» **Records shown**:
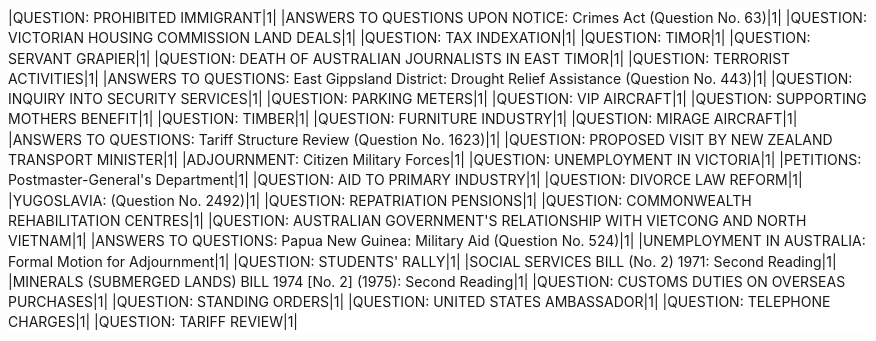 |QUESTION: PROHIBITED IMMIGRANT|1|
|ANSWERS TO QUESTIONS UPON NOTICE: Crimes Act (Question No. 63)|1|
|QUESTION: VICTORIAN HOUSING COMMISSION LAND DEALS|1|
|QUESTION: TAX INDEXATION|1|
|QUESTION: TIMOR|1|
|QUESTION: SERVANT GRAPIER|1|
|QUESTION: DEATH OF AUSTRALIAN JOURNALISTS IN EAST TIMOR|1|
|QUESTION: TERRORIST ACTIVITIES|1|
|ANSWERS TO QUESTIONS: East Gippsland District: Drought Relief Assistance (Question No. 443)|1|
|QUESTION: INQUIRY INTO SECURITY SERVICES|1|
|QUESTION: PARKING METERS|1|
|QUESTION: VIP AIRCRAFT|1|
|QUESTION: SUPPORTING MOTHERS BENEFIT|1|
|QUESTION: TIMBER|1|
|QUESTION: FURNITURE INDUSTRY|1|
|QUESTION: MIRAGE AIRCRAFT|1|
|ANSWERS TO QUESTIONS: Tariff Structure Review (Question No. 1623)|1|
|QUESTION: PROPOSED VISIT BY NEW ZEALAND TRANSPORT MINISTER|1|
|ADJOURNMENT: Citizen Military Forces|1|
|QUESTION: UNEMPLOYMENT IN VICTORIA|1|
|PETITIONS: Postmaster-General's Department|1|
|QUESTION: AID TO PRIMARY INDUSTRY|1|
|QUESTION: DIVORCE LAW REFORM|1|
|YUGOSLAVIA: (Question No. 2492)|1|
|QUESTION: REPATRIATION PENSIONS|1|
|QUESTION: COMMONWEALTH REHABILITATION CENTRES|1|
|QUESTION: AUSTRALIAN GOVERNMENT'S RELATIONSHIP WITH VIETCONG AND NORTH VIETNAM|1|
|ANSWERS TO QUESTIONS: Papua New Guinea: Military Aid (Question No. 524)|1|
|UNEMPLOYMENT IN AUSTRALIA: Formal Motion for Adjournment|1|
|QUESTION: STUDENTS' RALLY|1|
|SOCIAL SERVICES BILL (No. 2) 1971: Second Reading|1|
|MINERALS (SUBMERGED LANDS) BILL 1974 [No. 2] (1975): Second Reading|1|
|QUESTION: CUSTOMS DUTIES ON OVERSEAS PURCHASES|1|
|QUESTION: STANDING ORDERS|1|
|QUESTION: UNITED STATES AMBASSADOR|1|
|QUESTION: TELEPHONE CHARGES|1|
|QUESTION: TARIFF REVIEW|1|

» **How to complete this task**:
Please produce an exact copy of the listing, omitting the pictures.

» **Exercise response**:
 |QUESTION: PROHIBITED IMMIGRANT|1|
|ANSWERS TO QUESTIONS UPON NOTICE: Crimes Act (Question No. 63)|1|
|QUESTION: VICTORIAN HOUSING COMMISSION LAND DEALS|1|
|QUESTION: TAX INDEXATION|1|
|QUESTION: TIMOR|1|
|QUESTION: SERVANT GRAPIER|1|
|QUESTION: DEATH OF AUSTRALIAN JOURNALISTS IN EAST TIMOR|1|
|QUESTION: TERRORIST ACTIVITIES|1|
|ANSWERS TO QUESTIONS: East Gippsland District: Drought Relief Assistance (Question No. 443)|1|
|QUESTION: INQUIRY INTO SECURITY SERVICES|1|
|QUESTION: PARKING METERS|1|
|QUESTION: VIP AIRCRAFT|1|
|QUESTION: SUPPORTING MOTHERS BENEFIT|1|
|QUESTION: TIMBER|1|
|QUESTION: FURNITURE INDUSTRY|1|
|QUESTION: MIRAGE AIRCRAFT|1|
|ANSWERS TO QUESTIONS: Tariff Structure Review (Question No. 1623)|1|
|QUESTION: PROPOSED VISIT BY NEW ZEALAND TRANSPORT MINISTER|1|
|ADJOURNMENT: Citizen Military Forces|1|
|QUESTION: UNEMPLOYMENT IN VICTORIA|1|
|PETITIONS: Postmaster-General's Department|1|
|QUESTION: AID TO PRIMARY INDUSTRY|1|
|QUESTION: DIVORCE LAW REFORM|1|
|YUGOSLAVIA: (Question No. 2492)|1|
|QUESTION: REPATRIATION PENSIONS|1|
|QUESTION: COMMONWEALTH REHABILITATION CENTRES|1|
|QUESTION: AUSTRALIAN GOVERNMENT'S RELATIONSHIP WITH VIETCONG AND NORTH VIETNAM|1|
|ANSWERS TO QUESTIONS: Papua New Guinea: Military Aid (Question No. 524)|1|
|UNEMPLOYMENT IN AUSTRALIA: Formal Motion for Adjournment|1|
|QUESTION: STUDENTS' RALLY|1|
|SOCIAL SERVICES BILL (No. 2) 1971: Second Reading|1|
|MINERALS (SUBMERGED LANDS) BILL 1974 [No. 2] (1975): Second Reading|1|
|QUESTION: CUSTOMS DUTIES ON OVERSEAS PURCHASES|1|
|QUESTION: STANDING ORDERS|1|
|QUESTION: UNITED STATES AMBASSADOR|1|
|QUESTION: TELEPHONE CHARGES|1|
|QUESTION: TARIFF REVIEW|1|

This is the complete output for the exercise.